**Your objective:**
Copy the text of each item below word for word, keeping the original line breaks. Leave the pictures out of your answer.

** Opening Data supplied block **

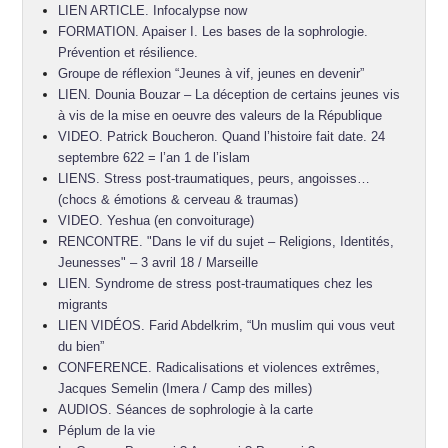
LIEN ARTICLE. Infocalypse now
FORMATION. Apaiser I. Les bases de la sophrologie.
Prévention et résilience.
Groupe de réflexion “Jeunes à vif, jeunes en devenir”
LIEN. Dounia Bouzar – La déception de certains jeunes vis
à vis de la mise en oeuvre des valeurs de la République
VIDEO. Patrick Boucheron. Quand l’histoire fait date. 24
septembre 622 = l’an 1 de l’islam
LIENS. Stress post-traumatiques, peurs, angoisses…
(chocs & émotions & cerveau & traumas)
VIDEO. Yeshua (en convoiturage)
RENCONTRE. "Dans le vif du sujet – Religions, Identités,
Jeunesses" – 3 avril 18 / Marseille
LIEN. Syndrome de stress post-traumatiques chez les
migrants
LIEN VIDÉOS. Farid Abdelkrim, “Un muslim qui vous veut
du bien”
CONFERENCE. Radicalisations et violences extrêmes,
Jacques Semelin (Imera / Camp des milles)
AUDIOS. Séances de sophrologie à la carte
Péplum de la vie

** Closing Data supplied block **

**Solution for this task:**
LIEN ARTICLE. Infocalypse now
FORMATION. Apaiser I. Les bases de la sophrologie.
Prévention et résilience.
Groupe de réflexion “Jeunes à vif, jeunes en devenir”
LIEN. Dounia Bouzar – La déception de certains jeunes vis
à vis de la mise en oeuvre des valeurs de la République
VIDEO. Patrick Boucheron. Quand l’histoire fait date. 24
septembre 622 = l’an 1 de l’islam
LIENS. Stress post-traumatiques, peurs, angoisses…
(chocs & émotions & cerveau & traumas)
VIDEO. Yeshua (en convoiturage)
RENCONTRE. "Dans le vif du sujet – Religions, Identités,
Jeunesses" – 3 avril 18 / Marseille
LIEN. Syndrome de stress post-traumatiques chez les
migrants
LIEN VIDÉOS. Farid Abdelkrim, “Un muslim qui vous veut
du bien”
CONFERENCE. Radicalisations et violences extrêmes,
Jacques Semelin (Imera / Camp des milles)
AUDIOS. Séances de sophrologie à la carte
Péplum de la vie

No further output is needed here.